Kepala Seksi Evaluasi Jaringan Telekomunikasi Direktorat Pengendalian Pos dan Informatika Ditjen Penyelenggaraan Pos dan Informatika Kementerian Komunikasi dan Informatika (Kemkominfo) Iman Sanjaya di Jakarta, Minggu (3/3/2019), mengatakan, pemerintah yang akan mengarahkan pembangunannya. Konsep ”top-down” ini diharapkan mempercepat pemerataan, terutama di daerah pelosok.
Berdasarkan data Kemkominfo, sampai triwulan III-2018, tingkat keterjangkauan sinyal seluler 2G mencapai 86 persen, 3G sebesar 84 persen, dan 4G LTE sekitar 76 persen. Pengukuran ini berdasarkan wilayah kabupaten/kota.
Terkait dengan komitmen pembangunan jaringan telekomunikasi, kata Iman, ada sebagian operator yang tidak menunaikan komitmennya sendiri. Pada tahun 2016, misalnya, terdapat 29 persen dari total 151 penyelenggara jaringan yang tidak melaksanakan komitmen. Pada 2017, persentase operator yang tidak menjalankan komitmen naik menjadi sekitar 42 persen.
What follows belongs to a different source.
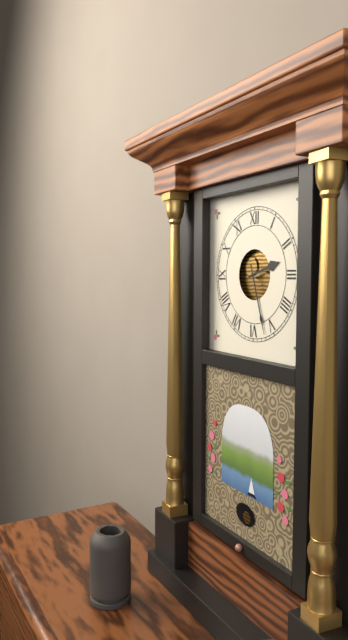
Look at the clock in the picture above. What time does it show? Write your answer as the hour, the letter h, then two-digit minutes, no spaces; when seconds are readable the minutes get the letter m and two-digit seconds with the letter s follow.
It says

Ada beberapa faktor penyebab. Menurut Iman, faktor utamanya adalah kesulitan kas perusahaan dan kebijakan pemerintah daerah. ”Komitmen pembangunan jaringan berlaku lima tahun. Setiap tahun ada evaluasi dari kami,” katanya.
Regulasi di daerah
Sementara itu, Ketua Umum Asosiasi Penyelenggara Jaringan Telekomunikasi (Apjatel) Muhammad Arif Angga mengatakan, untuk penggelaran pita lebar, khususnya jaringan tetap, operator jaringan sering terkendala regulasi di pemerintah daerah. Kasus yang kerap dialami oleh penyelenggara jaringan adalah adanya perbedaan peraturan satu pemerintahan daerah dengan lainnya.
Oleh karena itu, data Apjatel menunjukkan, sampai saat ini penetrasi pita lebar jaringan tetap ke rumah tangga secara nasional baru 9 persen. Padahal, sesuai Peraturan Presiden Nomor 96 Tahun 2014 tentang Rencana Pita Lebar Indonesia 2014-2019, target penetrasi mencapai 71 persen pada 2019.
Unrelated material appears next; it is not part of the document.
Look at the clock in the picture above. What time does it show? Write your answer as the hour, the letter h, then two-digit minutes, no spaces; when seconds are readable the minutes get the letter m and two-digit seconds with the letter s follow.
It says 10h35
”Untuk memenuhi arahan pemerintah untuk pembangunan jaringan tetap, operator biasa melihat dulu potensi ekonomi suatu wilayah. Potensi ekonomi ini menjadi pertimbangan utama,” kata Muhammad.
Secara terpisah, Group Head XL Axiata East Region Mochamad Imam Mualim mengatakan, Nusa Tenggara Timur menjadi bagian dari rencana perluasan jaringan seluler di luar Jawa. Perusahaan melihat Nusa Tenggara Timur memiliki potensi ekonomi menarik, seperti pariwisata. Dengan dukungan layanan telekomunikasi dan digital, potensi ekonomi itu semakin maju. Pelanggan di wilayah itu sekitar 30.000 orang.
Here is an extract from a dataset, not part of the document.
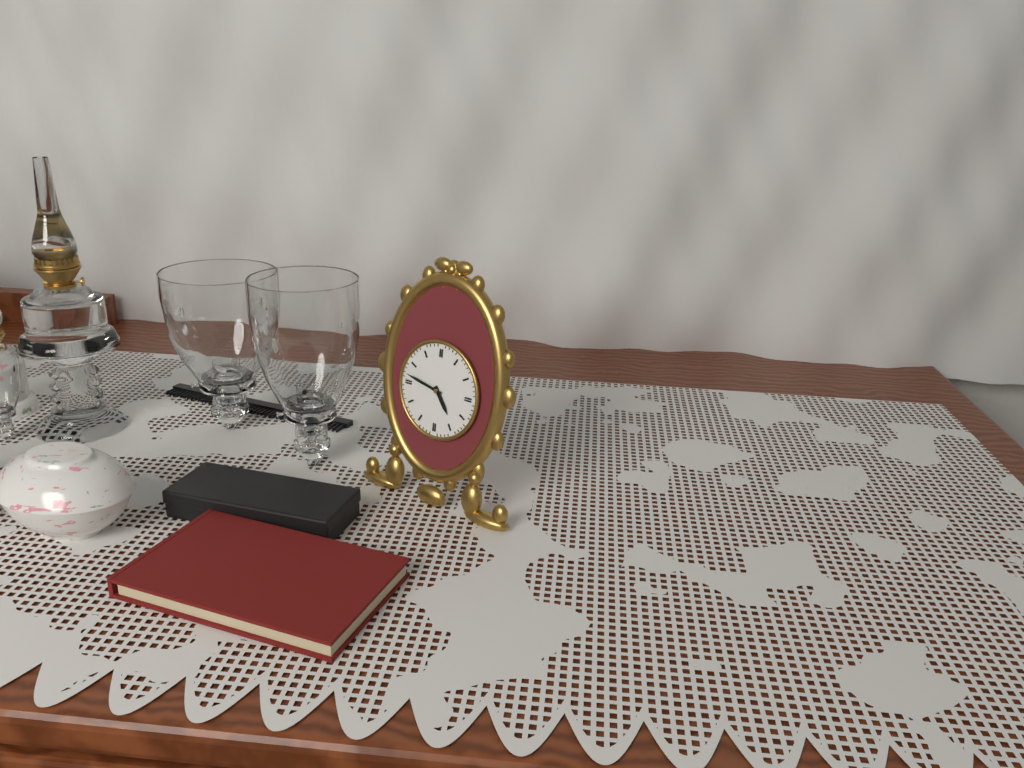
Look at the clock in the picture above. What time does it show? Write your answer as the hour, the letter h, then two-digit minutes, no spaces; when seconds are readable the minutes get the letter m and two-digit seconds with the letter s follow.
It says 4h47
Operator biasa melihat dulu potensi ekonomi suatu wilayah. Potensi ekonomi ini menjadi pertimbangan utama.
Saat ini, layanan data seluler XL Axiata telah menjangkau di 21 kabupaten/kota di Nusa Tenggara Timur, antara lain Alor, Ende, dan Kupang. Lebih dari 400 pemancar berdiri di kabupaten/kota tersebut. Sekitar 90 pemancar di antaranya menggunakan teknologi akses seluler 4G LTE.
Sampai akhir 2019, khusus di Nusa Tenggara Timur, XL Axiata akan membangun lebih dari 220 pemancar berteknologi akses seluler 4G LTE. Tujuannya adalah memperkuat layanan data seluler.
Secara nasional, Chief Technology Officer XL Axiata Yessie D Yosetya mengemukakan, pihaknya telah menjalin kesepakatan bisnis baru dengan Huawei. Kesepakatan ini menyangkut penerapan solusi Optical Networking 2.0 milik Huawei yang secara signifikan diklaim mampu menyederhanakan arsitektur jaringan pada konstruksi jaringan berorientasi 5G.